Indonesia Southern Sumatra Robusta Coffee Crop Seen Falling 1.1%

The robusta coffee crop in southern Sumatra, Indonesia’s main growing area, will be 1.1 percent smaller in the 2013-14 season compared with a year earlier, according to Amsterdam-based trader Nedcoffee BV.
Output in the area will be about 335,000 metric tons in 2013-14, the trader, which has a factory in Lampung, Indonesia, said in a report e-mailed today. Coffee production in the whole of Indonesia, the third-biggest robusta grower, reached a three- year high in 2012-13 as the crop recovered from too much rain the previous year, data from the U.S. Department of Agriculture showed. The 2013-14 season there will start in April.
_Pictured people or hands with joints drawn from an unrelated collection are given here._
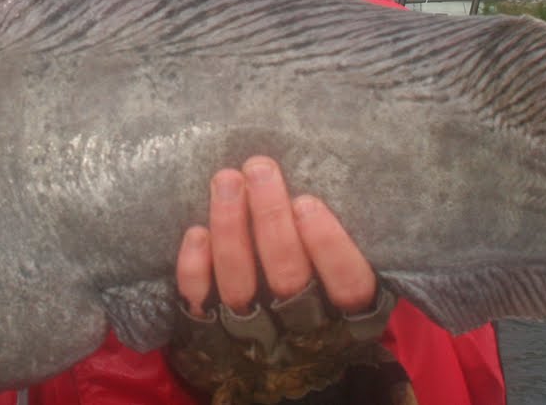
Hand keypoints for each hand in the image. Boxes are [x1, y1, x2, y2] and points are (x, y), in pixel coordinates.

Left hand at [175, 155, 376, 316]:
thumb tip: (341, 184)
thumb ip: (346, 254)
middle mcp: (300, 331)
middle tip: (260, 168)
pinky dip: (196, 268)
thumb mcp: (347, 290)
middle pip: (288, 277)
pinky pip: (199, 302)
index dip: (329, 245)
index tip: (307, 202)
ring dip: (231, 228)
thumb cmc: (321, 307)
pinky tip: (196, 232)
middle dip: (271, 218)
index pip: (349, 285)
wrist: (276, 377)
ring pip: (239, 285)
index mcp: (346, 319)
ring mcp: (252, 336)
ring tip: (228, 180)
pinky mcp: (209, 335)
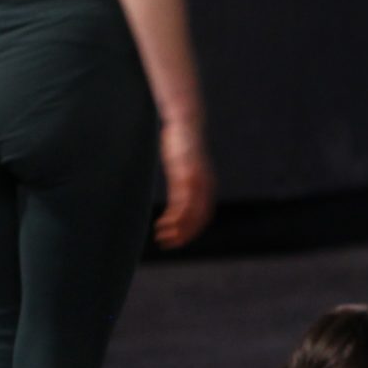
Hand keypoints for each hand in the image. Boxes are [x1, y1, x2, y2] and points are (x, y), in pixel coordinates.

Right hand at [154, 120, 213, 248]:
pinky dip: (173, 216)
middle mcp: (204, 186)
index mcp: (206, 185)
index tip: (179, 240)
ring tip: (162, 236)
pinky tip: (161, 223)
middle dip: (185, 234)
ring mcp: (195, 181)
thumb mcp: (185, 165)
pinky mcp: (184, 175)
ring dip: (176, 229)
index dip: (192, 230)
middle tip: (170, 244)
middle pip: (198, 218)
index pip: (204, 215)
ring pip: (189, 213)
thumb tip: (179, 190)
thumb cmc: (183, 145)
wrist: (187, 123)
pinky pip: (181, 202)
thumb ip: (184, 180)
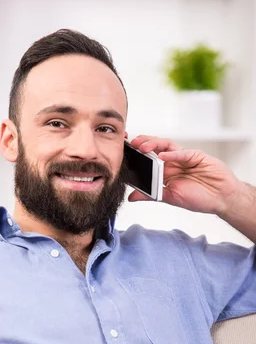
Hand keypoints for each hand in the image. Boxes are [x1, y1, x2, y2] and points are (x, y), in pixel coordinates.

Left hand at [127, 135, 241, 215]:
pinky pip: (183, 153)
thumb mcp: (169, 198)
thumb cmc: (198, 198)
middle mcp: (172, 162)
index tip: (122, 153)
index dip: (136, 155)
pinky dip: (173, 154)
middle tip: (131, 145)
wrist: (221, 199)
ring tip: (142, 147)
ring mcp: (184, 157)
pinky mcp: (197, 156)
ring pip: (166, 146)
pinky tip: (163, 156)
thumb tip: (131, 197)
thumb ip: (151, 195)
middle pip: (154, 149)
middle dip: (142, 145)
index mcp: (164, 172)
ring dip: (153, 144)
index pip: (147, 160)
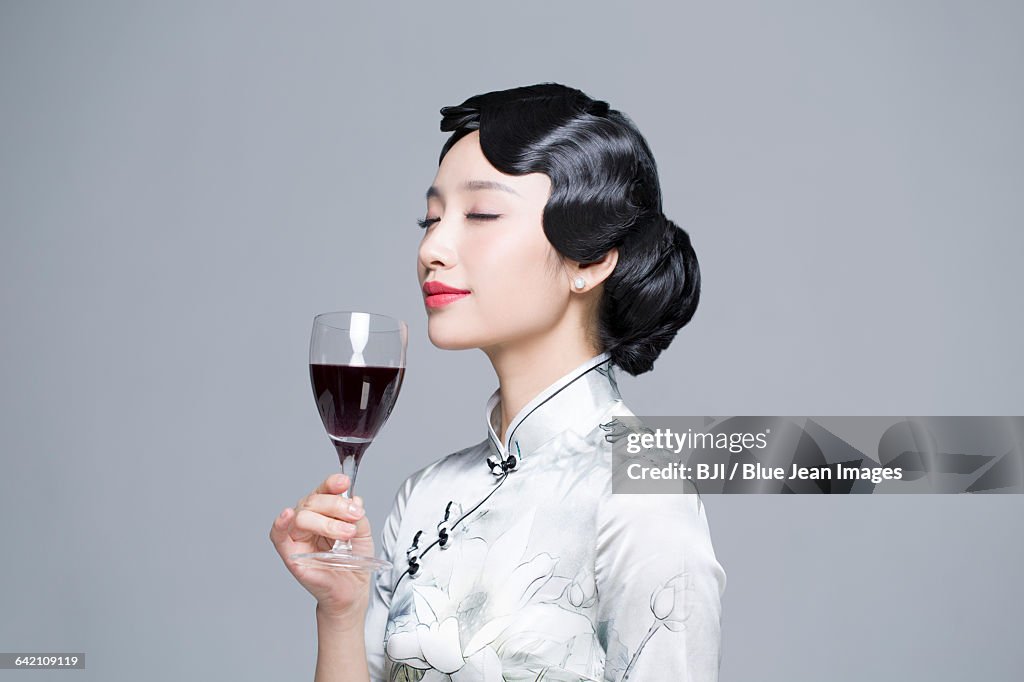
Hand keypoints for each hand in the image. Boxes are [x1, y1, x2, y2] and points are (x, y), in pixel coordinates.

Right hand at [269, 473, 373, 622]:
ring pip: (302, 515)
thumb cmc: (353, 564)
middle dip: (336, 505)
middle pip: (313, 501)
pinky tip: (287, 515)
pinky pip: (278, 535)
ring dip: (326, 521)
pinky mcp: (290, 554)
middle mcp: (308, 522)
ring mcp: (298, 537)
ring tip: (346, 533)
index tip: (343, 482)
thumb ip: (357, 516)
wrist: (350, 593)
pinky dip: (280, 523)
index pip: (323, 492)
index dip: (331, 484)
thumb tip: (353, 499)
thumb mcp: (363, 535)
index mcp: (324, 513)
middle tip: (354, 516)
“The weather in the coffee-growing areas is still favorable for the development of the beans,” Nedcoffee said in the report, referring to the southern Sumatra robusta coffee crop. “Every day rain falls in the afternoon and night and sunshine during daytime is giving the right balance between dryness and moisture level for the coffee bean to grow.”
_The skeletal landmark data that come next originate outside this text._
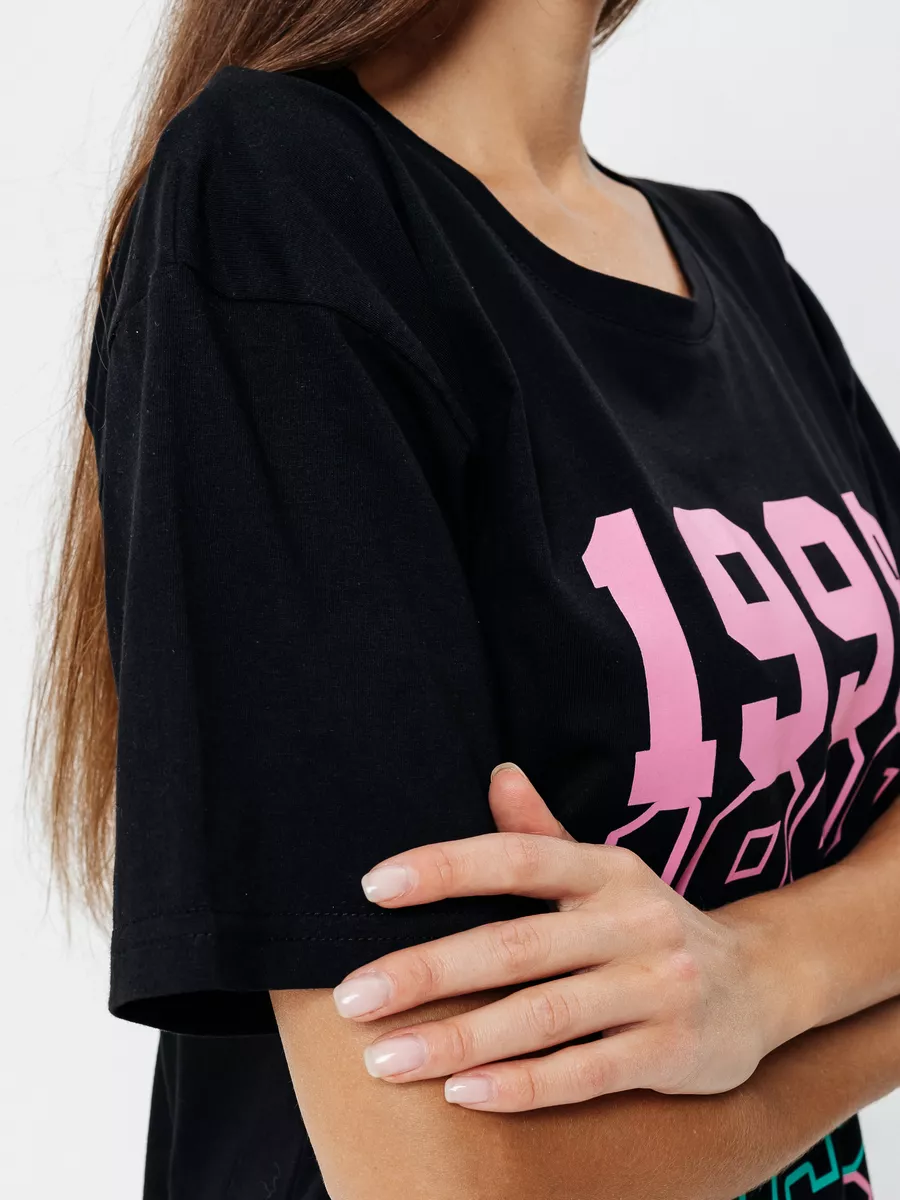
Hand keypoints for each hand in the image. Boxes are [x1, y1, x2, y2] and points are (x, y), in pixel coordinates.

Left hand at [331, 764, 797, 1110]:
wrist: (764, 982)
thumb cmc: (653, 924)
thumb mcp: (606, 871)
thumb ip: (544, 832)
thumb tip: (496, 774)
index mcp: (606, 869)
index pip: (517, 858)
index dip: (445, 867)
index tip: (373, 886)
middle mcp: (631, 920)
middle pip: (515, 945)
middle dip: (427, 971)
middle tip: (354, 998)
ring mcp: (656, 986)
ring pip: (542, 1015)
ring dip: (459, 1040)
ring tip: (386, 1059)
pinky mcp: (672, 1051)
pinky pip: (585, 1072)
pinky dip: (521, 1085)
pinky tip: (464, 1094)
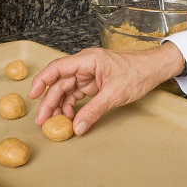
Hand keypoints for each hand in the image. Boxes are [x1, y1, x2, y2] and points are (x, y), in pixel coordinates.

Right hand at [28, 42, 183, 134]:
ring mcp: (88, 75)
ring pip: (66, 90)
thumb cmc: (138, 73)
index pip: (58, 68)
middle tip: (42, 120)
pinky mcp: (93, 84)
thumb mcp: (115, 94)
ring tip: (53, 123)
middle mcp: (84, 65)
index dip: (42, 81)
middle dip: (49, 101)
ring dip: (58, 106)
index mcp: (88, 60)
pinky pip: (76, 95)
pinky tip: (67, 118)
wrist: (154, 69)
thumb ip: (94, 111)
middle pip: (59, 83)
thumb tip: (77, 127)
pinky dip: (70, 106)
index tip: (32, 96)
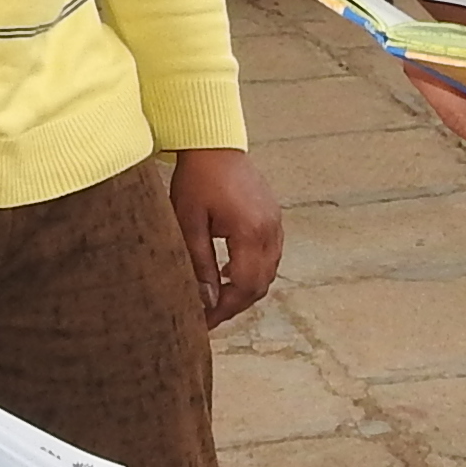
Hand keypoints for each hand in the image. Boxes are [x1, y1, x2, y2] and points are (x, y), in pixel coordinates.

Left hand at [168, 145, 282, 319]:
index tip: (205, 322)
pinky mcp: (273, 217)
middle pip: (260, 284)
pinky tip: (230, 271)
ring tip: (217, 297)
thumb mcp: (190, 223)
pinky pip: (271, 255)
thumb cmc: (197, 179)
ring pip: (268, 272)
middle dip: (235, 304)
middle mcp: (270, 230)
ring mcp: (275, 223)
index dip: (224, 309)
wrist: (215, 145)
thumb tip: (206, 299)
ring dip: (245, 289)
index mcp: (250, 232)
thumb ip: (200, 263)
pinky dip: (253, 270)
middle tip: (209, 315)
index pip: (243, 286)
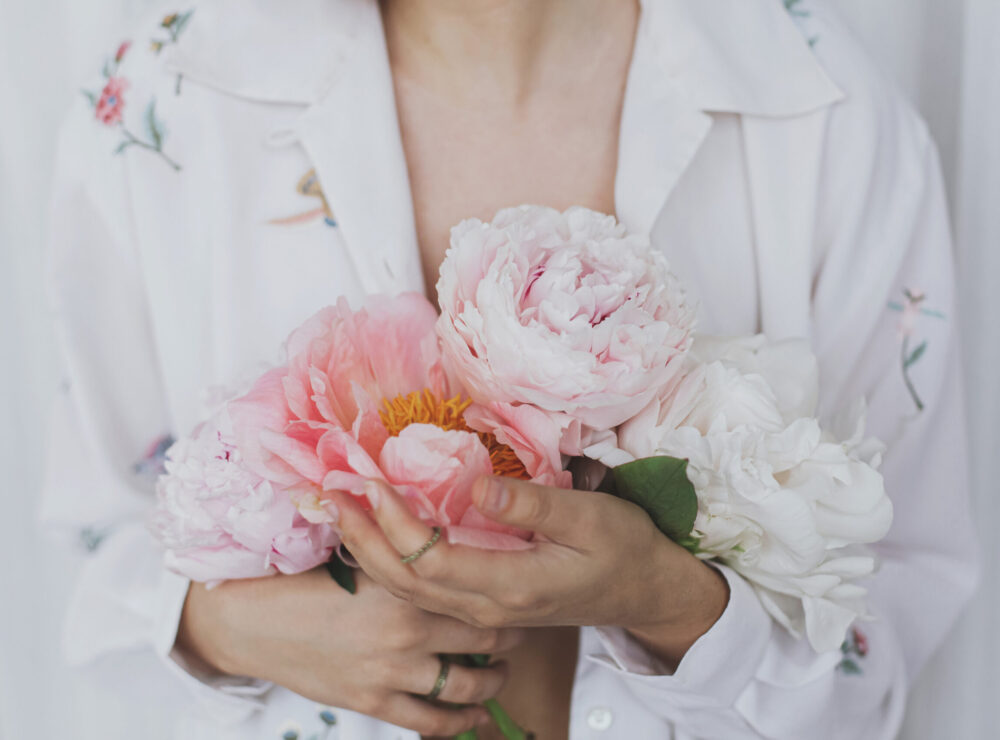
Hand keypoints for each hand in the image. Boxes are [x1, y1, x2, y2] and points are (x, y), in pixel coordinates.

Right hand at [177, 567, 524, 735]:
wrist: (256, 621)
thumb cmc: (306, 582)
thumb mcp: (359, 559)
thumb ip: (402, 555)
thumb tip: (438, 534)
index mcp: (406, 583)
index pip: (473, 589)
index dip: (500, 593)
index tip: (511, 592)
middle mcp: (407, 627)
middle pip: (483, 635)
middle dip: (508, 638)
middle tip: (518, 634)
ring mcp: (393, 668)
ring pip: (466, 683)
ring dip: (492, 681)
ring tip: (500, 674)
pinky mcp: (375, 700)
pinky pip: (431, 721)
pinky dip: (459, 722)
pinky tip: (475, 717)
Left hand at [334, 477, 729, 667]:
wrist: (645, 591)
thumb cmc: (623, 548)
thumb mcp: (589, 518)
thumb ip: (531, 505)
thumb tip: (476, 485)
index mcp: (510, 587)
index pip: (430, 561)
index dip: (394, 525)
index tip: (370, 483)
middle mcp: (487, 608)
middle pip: (406, 584)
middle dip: (364, 539)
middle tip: (332, 494)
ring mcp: (485, 613)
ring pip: (410, 593)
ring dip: (371, 553)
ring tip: (342, 512)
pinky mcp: (487, 605)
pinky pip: (426, 592)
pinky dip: (394, 564)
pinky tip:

In Vietnam, the world’s top robusta grower, farmers sold about 50 percent of their crop before the Tet holidays, which mark the country’s Lunar New Year and ended yesterday, Nedcoffee estimates. Local prices were at 40,800 dong ($1.96) a kilogram (2.2 pounds) on Feb. 6, before the holidays, data from the Daklak Trade & Tourism Center on Bloomberg showed.
“It is expected that it would take 42,000 dong a kilogram to trigger selling again,” the trader, which also has offices in Ho Chi Minh City, Vietnam, said in the report.
Vietnam still has 1 million tons of coffee to export and almost 260,000 tons are already in traders’ warehouses, according to the report.